-- Instructions to follow --
Give the entries again in full. Nothing may be altered.

Saved entries:

—————

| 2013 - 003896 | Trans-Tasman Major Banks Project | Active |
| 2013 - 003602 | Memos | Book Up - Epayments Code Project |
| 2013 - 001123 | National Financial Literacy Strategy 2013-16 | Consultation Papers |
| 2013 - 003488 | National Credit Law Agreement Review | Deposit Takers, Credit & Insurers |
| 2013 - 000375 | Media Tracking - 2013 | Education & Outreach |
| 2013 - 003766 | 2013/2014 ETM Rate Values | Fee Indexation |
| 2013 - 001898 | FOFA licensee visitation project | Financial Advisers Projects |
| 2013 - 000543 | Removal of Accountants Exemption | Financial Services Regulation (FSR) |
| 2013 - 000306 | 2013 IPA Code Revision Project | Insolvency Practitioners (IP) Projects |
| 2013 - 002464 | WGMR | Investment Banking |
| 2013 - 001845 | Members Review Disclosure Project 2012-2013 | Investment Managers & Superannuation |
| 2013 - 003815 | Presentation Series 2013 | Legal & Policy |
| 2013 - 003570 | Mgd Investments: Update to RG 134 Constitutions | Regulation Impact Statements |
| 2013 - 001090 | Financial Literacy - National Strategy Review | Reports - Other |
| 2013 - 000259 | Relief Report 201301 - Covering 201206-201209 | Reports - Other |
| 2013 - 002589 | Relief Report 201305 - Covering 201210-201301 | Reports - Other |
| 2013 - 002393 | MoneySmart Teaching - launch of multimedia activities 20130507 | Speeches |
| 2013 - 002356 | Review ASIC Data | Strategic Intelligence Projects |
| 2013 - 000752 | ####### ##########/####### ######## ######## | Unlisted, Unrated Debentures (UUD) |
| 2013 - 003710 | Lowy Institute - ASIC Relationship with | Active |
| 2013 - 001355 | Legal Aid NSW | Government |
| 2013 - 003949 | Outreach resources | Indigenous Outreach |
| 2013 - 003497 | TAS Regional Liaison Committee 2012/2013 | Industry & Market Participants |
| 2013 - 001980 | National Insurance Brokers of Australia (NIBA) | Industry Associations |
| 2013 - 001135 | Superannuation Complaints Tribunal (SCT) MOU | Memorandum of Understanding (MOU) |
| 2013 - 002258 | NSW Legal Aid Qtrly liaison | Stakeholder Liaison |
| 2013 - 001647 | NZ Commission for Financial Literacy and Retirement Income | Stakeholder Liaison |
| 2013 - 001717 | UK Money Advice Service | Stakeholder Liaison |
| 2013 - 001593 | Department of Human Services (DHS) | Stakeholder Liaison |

—————

-- Task solution --
| 2013 - 003896 | Trans-Tasman Major Banks Project | Active |
| 2013 - 003602 | Memos | Book Up - Epayments Code Project |
| 2013 - 001123 | National Financial Literacy Strategy 2013-16 | Consultation Papers |
| 2013 - 003488 | National Credit Law Agreement Review | Deposit Takers, Credit & Insurers |
| 2013 - 000375 | Media Tracking - 2013 | Education & Outreach |
| 2013 - 003766 | 2013/2014 ETM Rate Values | Fee Indexation |
| 2013 - 001898 | FOFA licensee visitation project | Financial Advisers Projects |
| 2013 - 000543 | Removal of Accountants Exemption | Financial Services Regulation (FSR) |
| 2013 - 000306 | 2013 IPA Code Revision Project | Insolvency Practitioners (IP) Projects |
| 2013 - 002464 | WGMR | Investment Banking |
| 2013 - 001845 | Members Review Disclosure Project 2012-2013 | Investment Managers & Superannuation |
| 2013 - 003815 | Presentation Series 2013 | Legal & Policy |
| 2013 - 003570 | Mgd Investments: Update to RG 134 Constitutions | Regulation Impact Statements |
| 2013 - 001090 | Financial Literacy - National Strategy Review | Reports - Other |
| 2013 - 000259 | Relief Report 201301 - Covering 201206-201209 | Reports - Other |
| 2013 - 002589 | Relief Report 201305 - Covering 201210-201301 | Reports - Other |
| 2013 - 002393 | MoneySmart Teaching - launch of multimedia activities 20130507 | Speeches |
| 2013 - 002356 | Review ASIC Data | Strategic Intelligence Projects |
| 2013 - 000752 | ####### ##########/####### ######## ######## | Unlisted, Unrated Debentures (UUD) |
| 2013 - 003710 | Lowy Institute - ASIC Relationship with | Active |
| 2013 - 001355 | Legal Aid NSW | Government |
| 2013 - 003949 | Outreach resources | Indigenous Outreach |
| 2013 - 003497 | TAS Regional Liaison Committee 2012/2013 | Industry & Market Participants |
| 2013 - 001980 | National Insurance Brokers of Australia (NIBA) | Industry Associations |
| 2013 - 001135 | Superannuation Complaints Tribunal (SCT) MOU | Memorandum of Understanding (MOU) |
| 2013 - 002258 | NSW Legal Aid Qtrly liaison | Stakeholder Liaison |
| 2013 - 001647 | NZ Commission for Financial Literacy and Retirement Income | Stakeholder Liaison |
| 2013 - 001717 | UK Money Advice Service | Stakeholder Liaison |
| 2013 - 001593 | Department of Human Services (DHS) | Stakeholder Liaison |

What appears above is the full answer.